Listed entries
⁂

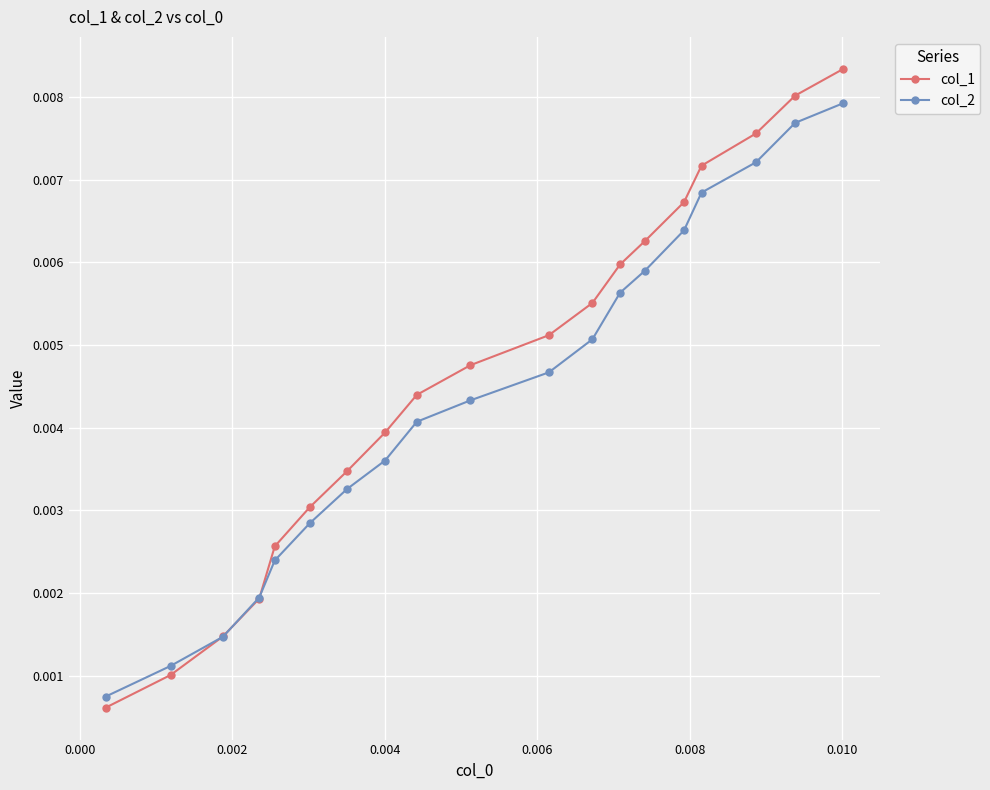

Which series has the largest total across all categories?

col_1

⁂

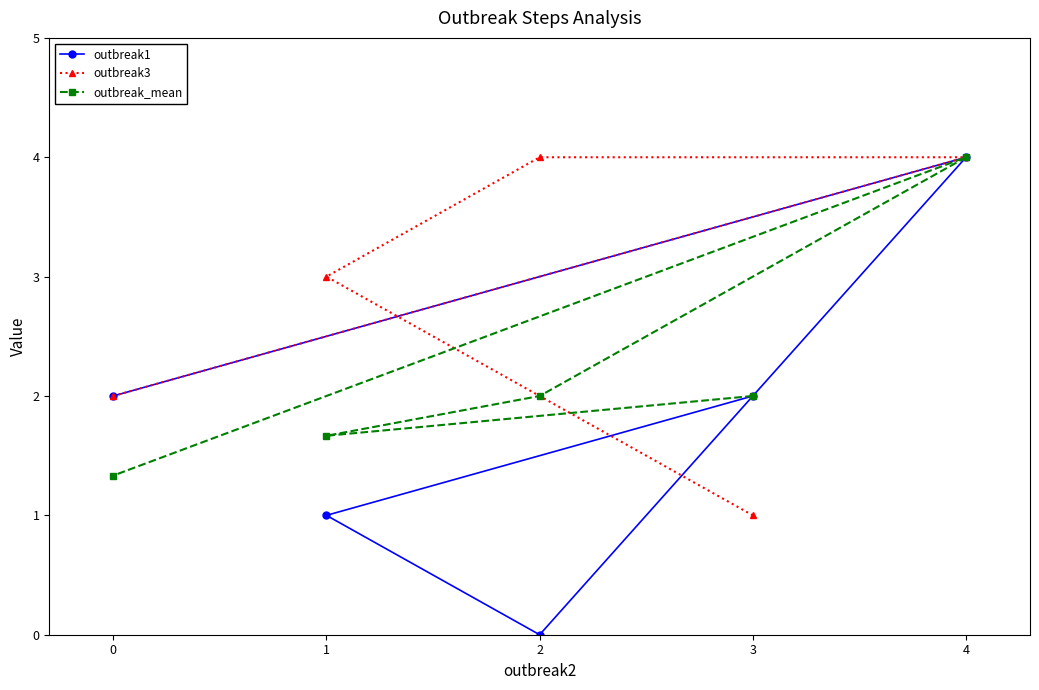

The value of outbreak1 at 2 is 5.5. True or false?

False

⁂

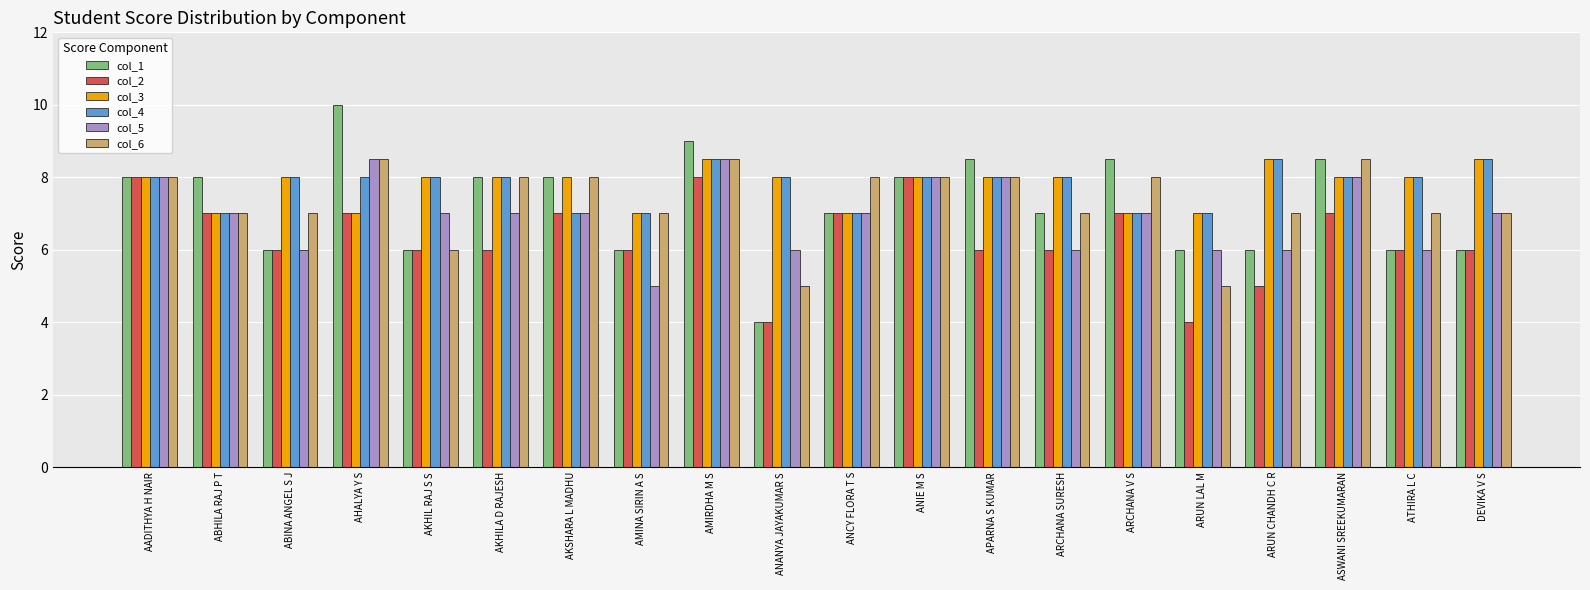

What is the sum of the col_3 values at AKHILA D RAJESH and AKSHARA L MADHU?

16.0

⁂

Try it
Count how many lines in the entries above contain the string "largest", with case counting, and reply with only that number.

Solution for this problem
1